Wireless carrier Verizon Wireless had previously argued that FCC regulations on data roaming imposed traditional landline telephone obligations on data services illegally. The FCC regulations stipulated that Verizon and its competitors had to offer data roaming to their competitors on a nondiscriminatory basis. Verizon Wireless took the FCC to a federal appeals court trying to have the regulations overturned.
That federal appeals court has now upheld the FCC’s data roaming regulations and denied Verizon’s claims. The opinion of the three-judge panel at the US Court of Appeals for the DC circuit was unanimous and upheld the FCC decision to extend “voice roaming” requirements to wireless firms did not violate the rights of the carriers. Verizon had argued that the FCC lacked the legal authority to make such a decision.
The appeals court judges noted that the FCC regulations bared some “marks of common carriage” but the appeals judges also noted that “we deferred to the commission’s determination the rule imposes no common carrier obligations on mobile Internet providers.” The court also noted that the FCC regulations were not unconstitutional, arbitrary, or capricious.
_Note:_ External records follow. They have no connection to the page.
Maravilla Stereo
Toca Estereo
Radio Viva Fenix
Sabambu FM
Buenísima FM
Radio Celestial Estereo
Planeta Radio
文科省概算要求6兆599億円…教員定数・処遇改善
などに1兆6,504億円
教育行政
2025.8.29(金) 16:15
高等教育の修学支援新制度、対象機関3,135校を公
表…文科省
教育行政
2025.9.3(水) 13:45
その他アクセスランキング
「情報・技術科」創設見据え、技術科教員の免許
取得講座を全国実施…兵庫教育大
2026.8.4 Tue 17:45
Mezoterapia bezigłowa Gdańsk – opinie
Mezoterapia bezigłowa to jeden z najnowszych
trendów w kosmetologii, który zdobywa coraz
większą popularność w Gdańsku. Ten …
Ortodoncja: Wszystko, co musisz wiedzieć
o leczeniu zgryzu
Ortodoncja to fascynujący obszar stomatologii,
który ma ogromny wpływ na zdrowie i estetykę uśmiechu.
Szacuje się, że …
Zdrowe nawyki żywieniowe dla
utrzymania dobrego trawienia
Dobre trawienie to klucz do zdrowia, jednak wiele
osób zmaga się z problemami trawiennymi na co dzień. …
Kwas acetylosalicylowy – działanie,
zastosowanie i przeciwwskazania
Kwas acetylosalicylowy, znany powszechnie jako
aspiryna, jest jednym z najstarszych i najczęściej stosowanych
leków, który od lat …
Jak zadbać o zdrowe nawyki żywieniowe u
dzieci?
The judges on the appeals court also found no validity in arguments made by Verizon that the FCC lacked the legal authority to impose these regulations.
Verizon wireless argued that the new FCC regulations on data roaming were prohibited by the Communications Act. All three Appeals Court judges disagreed with Verizon’s claims. What Verizon was fighting was FCC regulations forcing the nation’s largest carrier to open its network to smaller regional carriers to allow them to compete on a national marketplace.